Mit der Ausstellung „Echolot“ startet am 22. März das Museum Fridericianum in Kassel sein neues Programm. Kunsthallenleiter René Block verspricht neue Impulse für den prominenten Ort.
Das Vorhaben klingt paradox, ist aber einleuchtend: Um die Kasseler Kunsthalle Museum Fridericianum stärker für das Publikum öffnen zu können, soll es künftig nicht nur montags, sondern auch dienstags geschlossen werden. Mit dieser Schließung jeweils an den beiden ersten Werktagen der Woche soll ermöglicht werden, an den anderen fünf Wochentagen die Öffnungszeit um eine Stunde zu erweitern (10 bis 18 Uhr) und donnerstags eine Abendöffnung sogar bis 20 Uhr anzubieten. Dabei soll, um auch finanziell Schwächeren einen Ausstellungsbesuch zu ermöglichen, am Donnerstag von 18 bis 20 Uhr kein Eintritt erhoben werden (sonst acht Mark, ermäßigt fünf Mark).
Bernd Leifeld, Geschäftsführer der documenta GmbH, erläuterte gestern vor der Presse die Strategie: Da der Etat keine bloße Ausweitung der Öffnungszeiten erlaube, müsse man die Zugangstage eingrenzen, um an den übrigen Tagen die Besichtigungszeiten zu verlängern. Zum neuen Konzept gehört auch, daß die Kunst- halle verstärkt mit anderen Institutionen zusammenarbeiten will. Im Fridericianum soll die Kunstbuchhandlung König wieder eine Verkaufsfläche erhalten. Außerdem soll das Dock 4 künftig die Cafeteria bewirtschaften.
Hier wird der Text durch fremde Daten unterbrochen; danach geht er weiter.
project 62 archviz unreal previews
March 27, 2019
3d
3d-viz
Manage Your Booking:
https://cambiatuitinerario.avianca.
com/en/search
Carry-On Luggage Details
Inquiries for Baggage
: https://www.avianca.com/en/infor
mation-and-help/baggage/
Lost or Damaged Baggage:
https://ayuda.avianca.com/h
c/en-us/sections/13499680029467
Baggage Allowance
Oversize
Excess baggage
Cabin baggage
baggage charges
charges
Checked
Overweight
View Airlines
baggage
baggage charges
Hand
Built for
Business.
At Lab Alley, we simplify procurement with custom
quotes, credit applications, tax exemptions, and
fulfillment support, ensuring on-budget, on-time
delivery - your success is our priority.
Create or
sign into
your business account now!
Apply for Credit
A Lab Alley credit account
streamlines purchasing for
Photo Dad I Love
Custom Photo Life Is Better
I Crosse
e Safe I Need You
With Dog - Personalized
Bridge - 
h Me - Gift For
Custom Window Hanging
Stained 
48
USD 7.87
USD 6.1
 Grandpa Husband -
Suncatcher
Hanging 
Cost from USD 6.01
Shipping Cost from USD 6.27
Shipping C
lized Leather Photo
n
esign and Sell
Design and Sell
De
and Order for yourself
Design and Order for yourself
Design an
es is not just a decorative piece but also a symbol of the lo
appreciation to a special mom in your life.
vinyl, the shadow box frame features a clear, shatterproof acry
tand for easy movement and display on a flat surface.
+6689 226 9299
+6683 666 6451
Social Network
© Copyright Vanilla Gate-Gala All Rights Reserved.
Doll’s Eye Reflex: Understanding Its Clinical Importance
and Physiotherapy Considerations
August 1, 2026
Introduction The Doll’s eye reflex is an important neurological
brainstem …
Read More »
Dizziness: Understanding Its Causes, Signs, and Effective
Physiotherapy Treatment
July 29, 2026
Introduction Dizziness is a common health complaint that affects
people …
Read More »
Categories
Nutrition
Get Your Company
Offensichtlich ist in Kassel gar nicht bewußt, welchen Ruf das Fridericianum dank der documenta außerhalb Kassels genießt. So ist die Frage an René Block, warum er denn als Kunsthallenleiter nach Kassel gekommen sei, gar keine: Für ihn ist das documenta-Stammhaus ein magischer Ort, der international Ansehen genießt. So liegt es auch nahe, daß er aus dem Geist dieses Ortes sein Ausstellungsprogramm entwickelt hat.
Block (Jahrgang 1942), der als 22jähriger in Berlin eine Avantgarde-Galerie gründete, die Kunstgeschichte machte, hat in den letzten Jahren international als Ausstellungskurator Erfahrungen gesammelt. Diese Erfahrungen kommen jetzt Kassel und dem Fridericianum zugute. Blocks wichtigste Erkenntnis ist, daß man auch jene Kunst wahrnehmen muß, die sich am Rande des europäisch zentrierten Denkens entwickelt. Dementsprechend heißt sein Leitmotiv für die nächsten vier Jahre: Peripherie. In der ersten Ausstellung (,‚Echolot“), die Block für das Fridericianum plant, nimmt er die Peripherie gleich doppelt ins Visier: Er stellt Bilder und Objekte von neun Künstlerinnen vor, die aus Arabien, Arabien, Asien und Australien stammen und im Dialog mit westlicher Kunst ihre Arbeiten entwickelt haben. Es werden neun Einzelausstellungen sein.